Change in long-term potentiation in Ts1Yah mice compared with control littermate. (A) Wild-type (gray circles) and trisomic (black circles) mice presented normal input/output curves. To this end, single (100 ms, biphasic) pulse was presented to Schaffer collaterals at increasing intensities (in mA), while recording the evoked fEPSP at the CA1. Some fEPSPs collected from the four types of mouse are illustrated at the right. (B) There were no significant differences in paired-pulse facilitation between wild-type (gray) and transgenic (black) mice. The data shown are mean ± SEM slopes of the second fEPSP expressed as a percentage of the first for six (10, 20, 40, 100, 200, 500) inter-pulse intervals. Some fEPSP paired traces collected from a representative Ts1Yah mouse at different inter-pulse intervals (10–200 ms) are illustrated at the right. (C) At the top are illustrated examples of fEPSPs collected from selected wild-type (gray) and Ts1Yah (black) animals before (baseline) and after (–3) high-frequency stimulation (HFS) of Schaffer collaterals. The bottom graphs illustrate the time course of LTP evoked in the CA1 area (fEPSP mean ± SEM) following HFS for wild-type and transgenic mice. The HFS was presented after 15 min of baseline recordings, at the time marked by the dashed line. The fEPSP is given as a percentage of the baseline (100%) slope. Although the two groups presented a significant increase (ANOVA, two-tailed) in fEPSP slope following HFS when compared with baseline records, values collected from the Ts1Yah group were significantly (*P < 0.001; F(24,216) = 25.278) larger than those collected from wt mice at the indicated times.

Figure 5.

Expression of genes from the Abcg1–U2af1 region in four different Ts1Yah, euploid (Eu) and Ms2Yah mice brain tissues. Box plots of normalized expression levels of 11 Mmu17 genes expressed in the four tissues analyzed (Cortex, Thalamus-Hypothalamus, Hippocampus and Cerebellum).
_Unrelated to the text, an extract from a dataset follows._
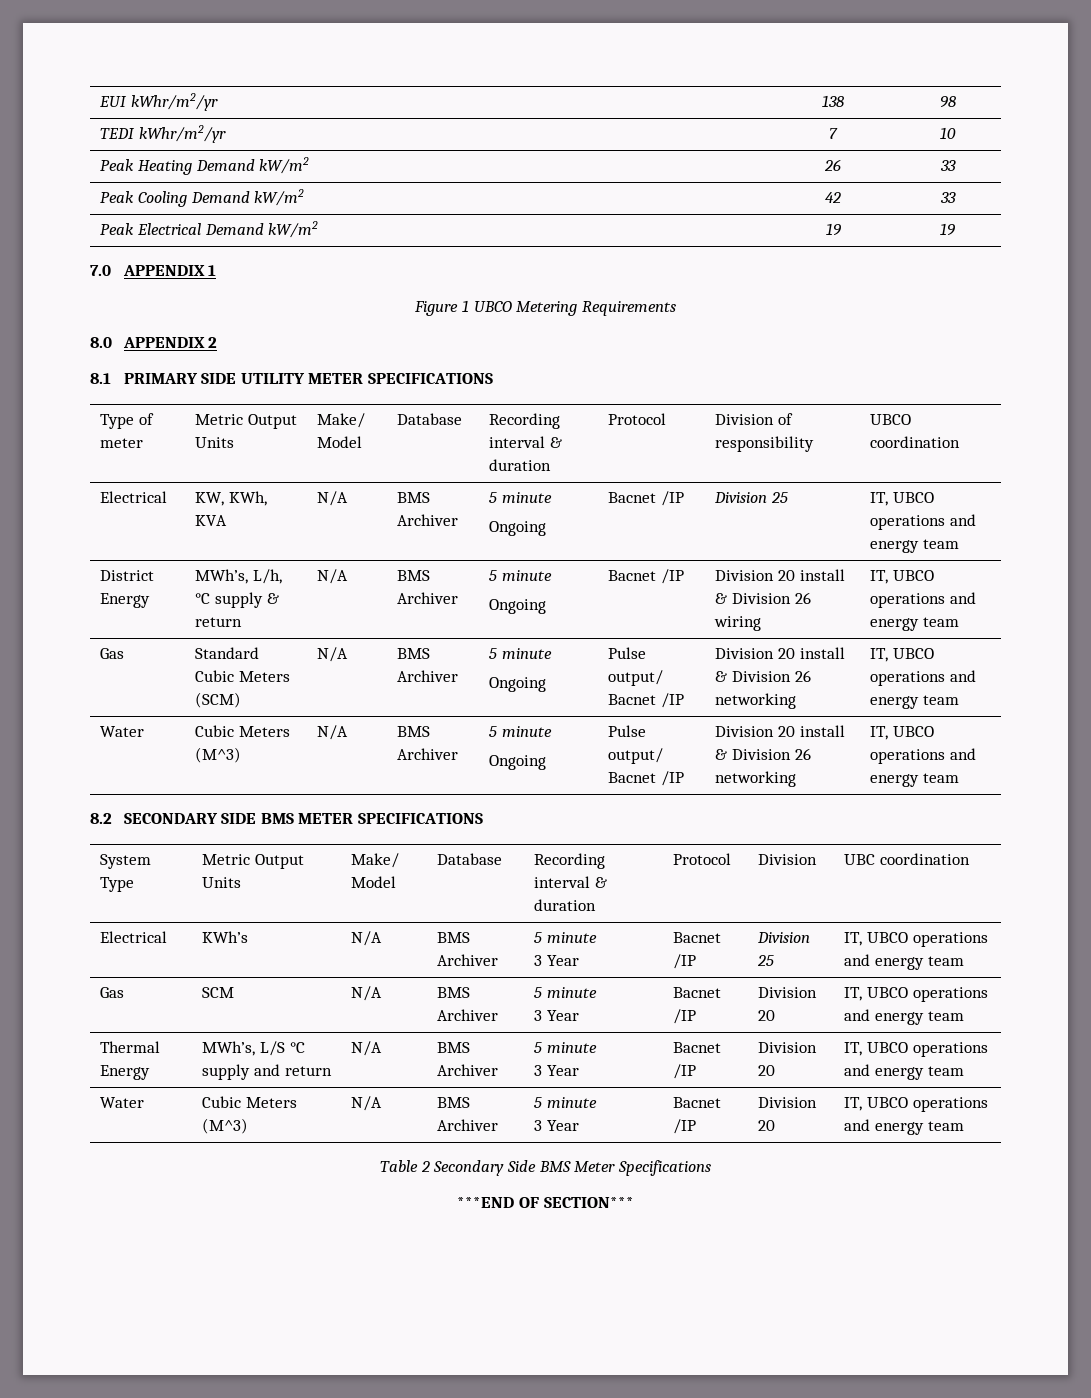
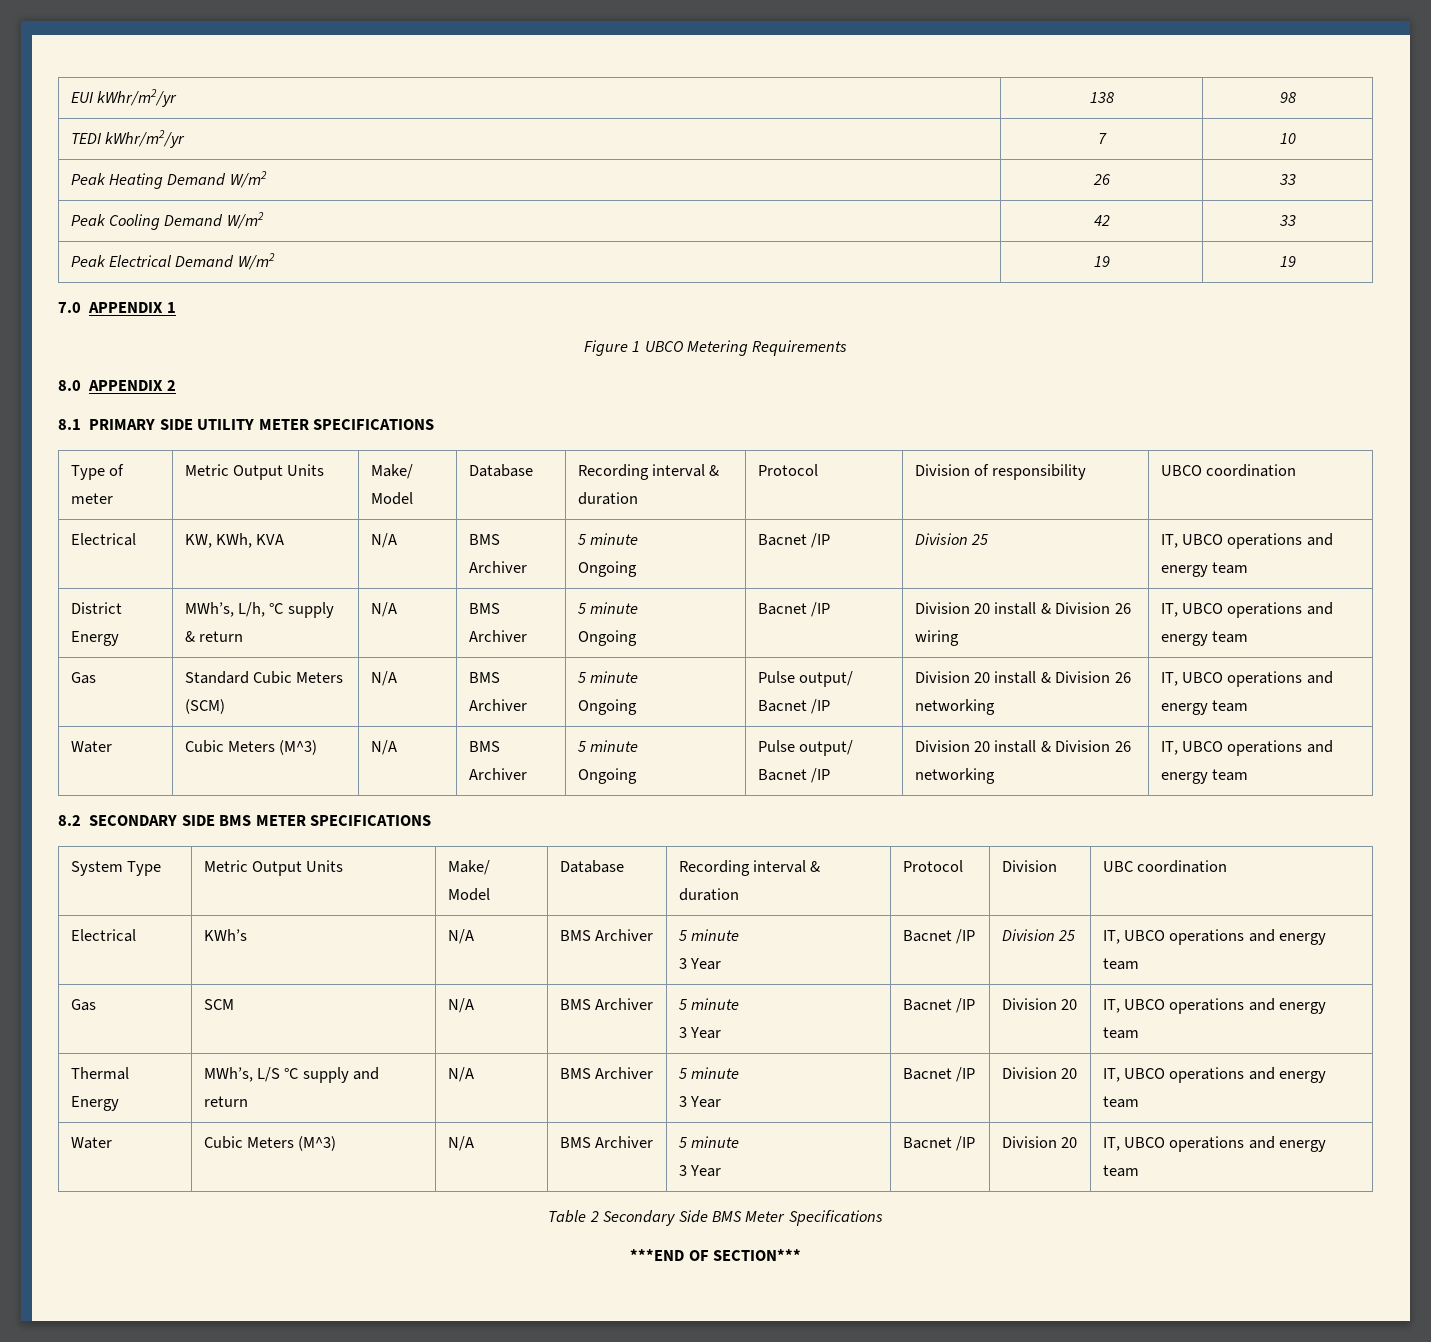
[259,157,310,174] kW/m2 -> [229,171,267,188] W/m2
[254,189,305,206] kW/m2 -> [226,212,264,229] W/m2
[268,221,319,238] kW/m2 -> [237,253,275,270] W/m2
The X-axis is normalized expression values relative to the mean of Eu mice, the Y-axis is the three genotype groups (2n = Eu, Ms = Ms2Yah and Ts = Ts1Yah mice). Each panel represents a gene (shown on right).

Figure 6.

Detection of plasma homocysteine and CBS protein levels in Ms2Yah and Ts1Yah mice. (A) Mean ± SEM plasma levels of total homocysteine (µmol/l) in females and males Ms2Yah (white box) (n = 15 females and 7 males), Ts1Yah (black box; n = 15 females and 14 males) and their wild-type littermate (gray box; Ms2Yah wild-type littermate: n = 7 females and 9 males and for the Ts1Yah wild-type littermate: n = 15 females and 15 males) at 3 months of age. (B) Western blots of CBS in the liver of Ms2Yah (Ms), control (2n) and Ts1Yah (Ts) adult mice (3 months of age). Equal amounts (20 µg) of protein extracts were loaded in each lane and the same blot was incubated with an antibody against GADPH to normalize loading (***P < 0.001, Student's t-test).